Text passage:
Date Submitted: May 28, 2024
Open Peer Review Period: May 31, 2024 - Jul 26, 2024
Date Accepted: Aug 20, 2024
(closed for review but you can still tweet)

The final, peer-reviewed published version of this preprint can be found here:

Empathy Toward Artificial Intelligence Versus Human Experiences and the Role of Transparency in Mental Health and Social Support Chatbot Design: Comparative Study

Shen J, DiPaola D, Ali S, Sap M, Park HW, Breazeal C

Empathy Toward Artificial Intelligence Versus Human Experiences and the Role of Transparency in Mental Health and Social Support Chatbot Design: Comparative Study

JMIR Ment Health 2024;11:e62679

DOI: 10.2196/62679

PMID: 39321450

PMCID: 11464935

Warning: This is an author submission that is not peer-reviewed or edited. Preprints - unless they show as "accepted" - should not be relied on to guide clinical practice or health-related behavior and should not be reported in news media as established information.

Empathy Towards AI vs Human Experiences: The Role of Transparency in Mental Health and Social Support Chatbot Design

  • Jocelyn Shen; 
  • Daniella DiPaola; 
  • Safinah Ali; 
  • Maarten Sap; 
  • Hae Won Park; 
  • Cynthia Breazeal

ABSTRACT

Background:

Empathy is a driving force in our connection to others, our mental wellbeing, and resilience to challenges. With the rise of generative AI systems, mental health chatbots, and AI social support companions, it is important to understand how empathy unfolds towards stories from human vs AI narrators and how user emotions might change when the author of a story is made transparent to users.

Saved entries

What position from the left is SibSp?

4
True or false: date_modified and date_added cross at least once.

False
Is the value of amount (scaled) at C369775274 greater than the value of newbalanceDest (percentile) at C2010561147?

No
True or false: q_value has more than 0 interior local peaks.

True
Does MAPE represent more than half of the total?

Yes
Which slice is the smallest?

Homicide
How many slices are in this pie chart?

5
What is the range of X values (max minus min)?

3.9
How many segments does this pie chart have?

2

Brief 1:
Answer these questions from the preprint page on empathy toward AI:
(a) On what date was the preprint submitted?
(b) What DOI is given for the published version?
(c) What were the dates of the open peer review period?
Brief 2: Carry on the preprint page on empathy toward AI, starting right after its last sentence.
None of the work here involves the saved entries.

Task answer 1:
(a) May 28, 2024
(b) 10.2196/62679
(c) May 31, 2024 - Jul 26, 2024

Task answer 2:
Objective:

We aim to understand how empathy shifts across human-written vs AI-written stories, and how these findings inform ethical implications and human-centered design of using mental health chatbots as objects of empathy.

Methods:

We conduct crowd-sourced studies with N=985 participants who each write a personal story and then rate empathy towards 2 retrieved stories, where one is written by a language model, and another is written by a human. Our studies vary transparency around whether a story is written by a human or an AI to see how transparency affects empathy towards the narrator. We conduct mixed-methods analyses with both quantitative and qualitative approaches to understand how and why transparency affects empathy towards human vs AI storytellers.

Results:

We find that participants consistently and significantly empathize with human-written over machine-written stories in almost all conditions, regardless of whether they are aware that an AI wrote the story (P<.001). We also find that participants reported a greater willingness to empathize with AI-written stories if there is transparency about the story author (P<.001).

Conclusions:

Our work sheds light on how empathy towards AI or human narrators is tied to the way the text is presented, thus informing ethical considerations of artificial social support or mental health chatbots that are intended to evoke empathetic reactions.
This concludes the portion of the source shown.